TASK OBJECTIVE => How many lines in the rows below contain the string "skCircle"? Reply with the number alone.

(Stored entries)

□ □ □ □

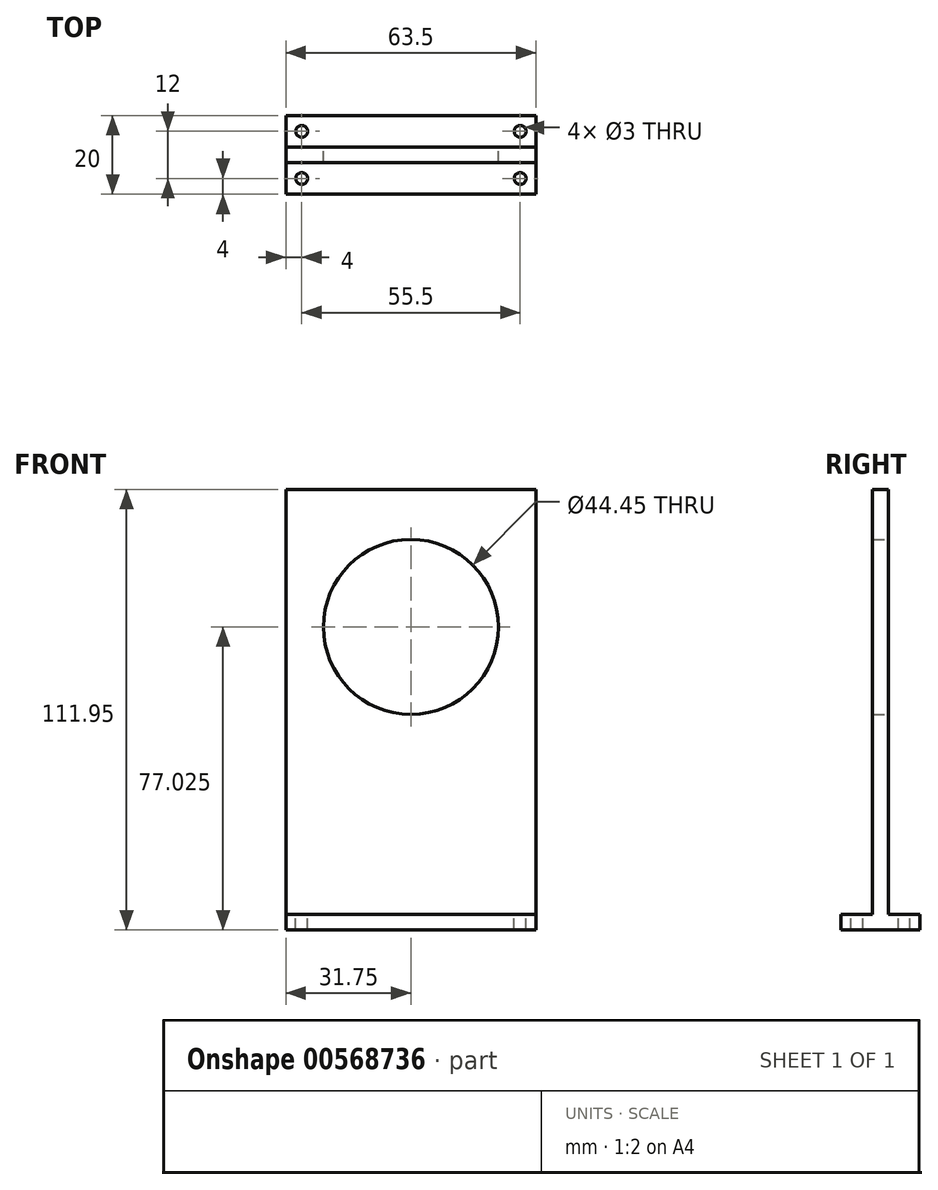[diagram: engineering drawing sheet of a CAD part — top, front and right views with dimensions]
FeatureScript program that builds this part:
annotation { "Feature Type Name" : "Feature", "Feature Type Description" : "" }
export const myFeature = defineFeature(function(context is Context, id is Id, definition is map)
    precondition{}
    {
        {
            var Q0;
            Q0=qCreatedBy(makeId("Front.planeOp"),FACE);
            var sketch = newSketch(context, id + "F0", { "sketchPlane" : qUnion([Q0])});
            skLineSegment(sketch, "E0.bottom", {"start": v(0, 0) * mm, "end": v(63.5, 0) * mm});
            skLineSegment(sketch, "E0.top", {"start": v(0, 107.95) * mm, "end": v(63.5, 107.95) * mm});
            skLineSegment(sketch, "E0.left", {"start": v(0, 0) * mm, "end": v(0, 107.95) * mm});
            skLineSegment(sketch, "E0.right", {"start": v(63.5, 0) * mm, "end": v(63.5, 107.95) * mm});
            skCircle(sketch, "E1", {"center": v(31.75, 73.02) * mm, "radius": 22.23 * mm});
            skSolve(sketch);
        }
        {
            var Q0;
            Q0=makeQuery(id+"F0.imprint","IMPRINT",FACE,{"disambiguationData":[TD([[makeQuery(id+"F0.imprint","IMPRINT",EDGE,{"derivedFrom":sQuery(id+"F0.wireOp",EDGE,"E0.bottom")}),1.0]])]});
            extrude(context, id + "F1", {"entities" : qUnion([Q0]), "endBound" : BoundingType.SYMMETRIC, "depth" : 4 * mm, "offsetDistance" : 25.4 * mm});
        }
        {
            var Q0;
            Q0=qCreatedBy(makeId("Front.planeOp"),FACE);
            var sketch = newSketch(context, id + "F2", { "sketchPlane" : qUnion([Q0])});
            skLineSegment(sketch, "E2", {"start": v(63.5, 0) * mm, "end": v(0, 0) * mm});
            skLineSegment(sketch, "E3", {"start": v(0, 0) * mm, "end": v(0, -4) * mm});
            skLineSegment(sketch, "E4", {"start": v(0, -4) * mm, "end": v(63.5, -4) * mm});
            skLineSegment(sketch, "E5", {"start": v(63.5, -4) * mm, "end": v(63.5, 0) * mm});
            skSolve(sketch);
        }
        {
            var Q0;
            Q0 = qSketchRegion(id + "F2", true);
            extrude(context, id + "F3", {"entities" : qUnion([Q0]), "operationType" : NewBodyOperationType.ADD, "endBound" : BoundingType.SYMMETRIC, "depth" : 20 * mm, "offsetDistance" : 25.4 * mm});
        }
        {
            var Q0;
            {var subQ1=sQuery(id+"F2.wireOp",EDGE,"E5");var subQ2=sQuery(id+"F2.wireOp",EDGE,"E3");var subQ3=sQuery(id+"F2.wireOp",EDGE,"E2");Q0=makeQuery(id+"F3.boolean.opBoolean","SPLIT",FACE,{"disambiguationData":[TD([makeQuery(id+"F3.opExtrude","CAP_FACE",FACE,{"disambiguationData":[OSD([subQ3,subQ2,sQuery(id+"F2.wireOp",EDGE,"E4"),subQ1])],"isStart":true})])],"derivedFrom":makeQuery(id+"F3.opExtrude","SWEPT_FACE",FACE,{"disambiguationData":[OSD([subQ3])]})});}
            var sketch = newSketch(context, id + "F4", { "sketchPlane" : qUnion([Q0])});
            skCircle(sketch, "E6", {"center": v(4, 6) * mm, "radius": 1.5 * mm});
            skCircle(sketch, "E7", {"center": v(59.5, 6) * mm, "radius": 1.5 * mm});
            skSolve(sketch);
        }
        {
            var Q0;
            Q0 = qSketchRegion(id + "F4", true);
            extrude(context, id + "F5", {"entities" : qUnion([Q0]), "operationType" : NewBodyOperationType.REMOVE, "oppositeDirection" : true, "depth" : 25 * mm, "offsetDistance" : 25 * mm});
        }
        {
            var Q0;
            {var subQ0=sQuery(id+"F2.wireOp",EDGE,"E5");var subQ1=sQuery(id+"F2.wireOp",EDGE,"E3");var subQ2=sQuery(id+"F2.wireOp",EDGE,"E2");Q0=makeQuery(id+"F3.boolean.opBoolean","SPLIT",FACE,{"disambiguationData":[TD([makeQuery(id+"F3.opExtrude","CAP_FACE",FACE,{"disambiguationData":[OSD([subQ2,subQ1,sQuery(id+"F2.wireOp",EDGE,"E4"),subQ0])],"isStart":false})])],"derivedFrom":makeQuery(id+"F3.opExtrude","SWEPT_FACE",FACE,{"disambiguationData":[OSD([subQ2])]})});}
            var sketch = newSketch(context, id + "F6", { "sketchPlane" : qUnion([Q0])});
            skCircle(sketch, "E8", {"center": v(4, -6) * mm, "radius": 1.5 * mm});
            skCircle(sketch, "E9", {"center": v(59.5, -6) * mm, "radius": 1.5 * mm});
            skSolve(sketch);
        }
        {
            var Q0;
            Q0 = qSketchRegion(id + "F6", true);
            extrude(context, id + "F7", {"entities" : qUnion([Q0]), "operationType" : NewBodyOperationType.REMOVE, "oppositeDirection" : true, "depth" : 25 * mm, "offsetDistance" : 25 * mm});
        }
    });
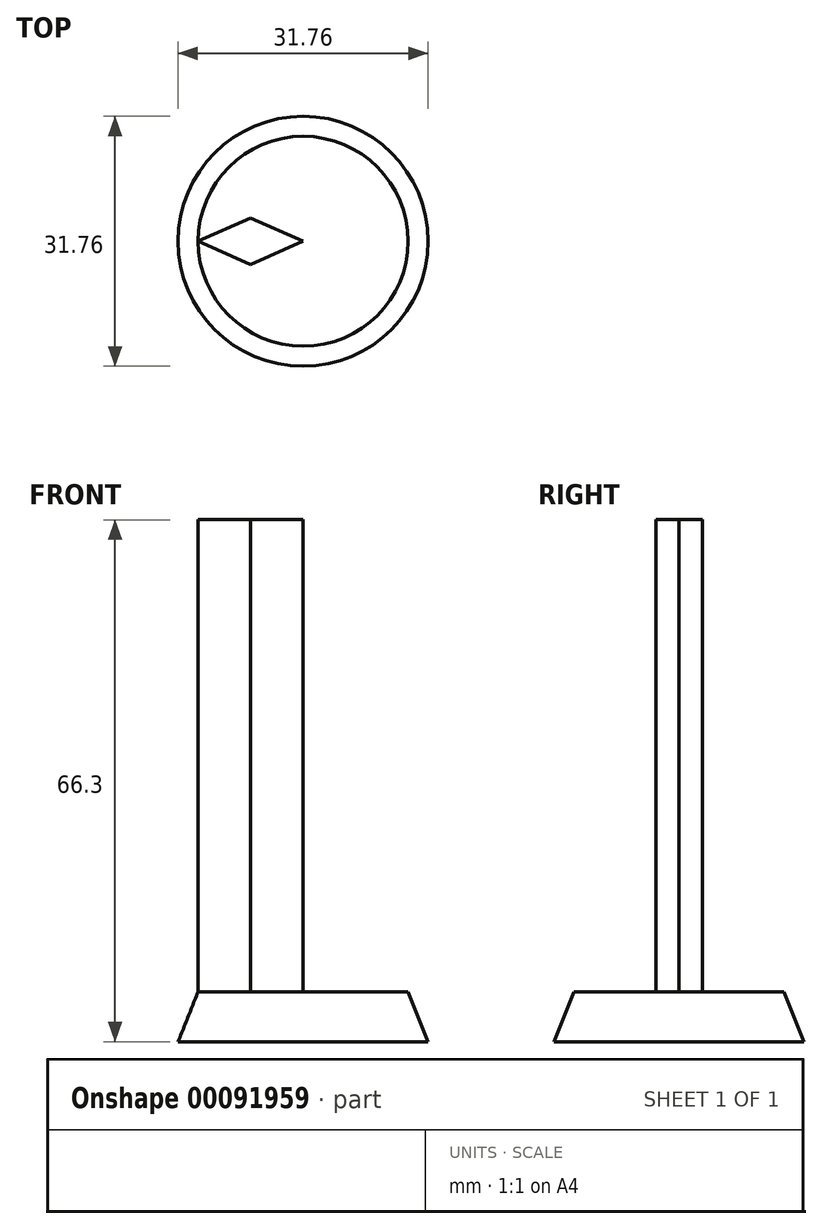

□ □ □ □

RESPONSE TO THIS EXERCISE => 5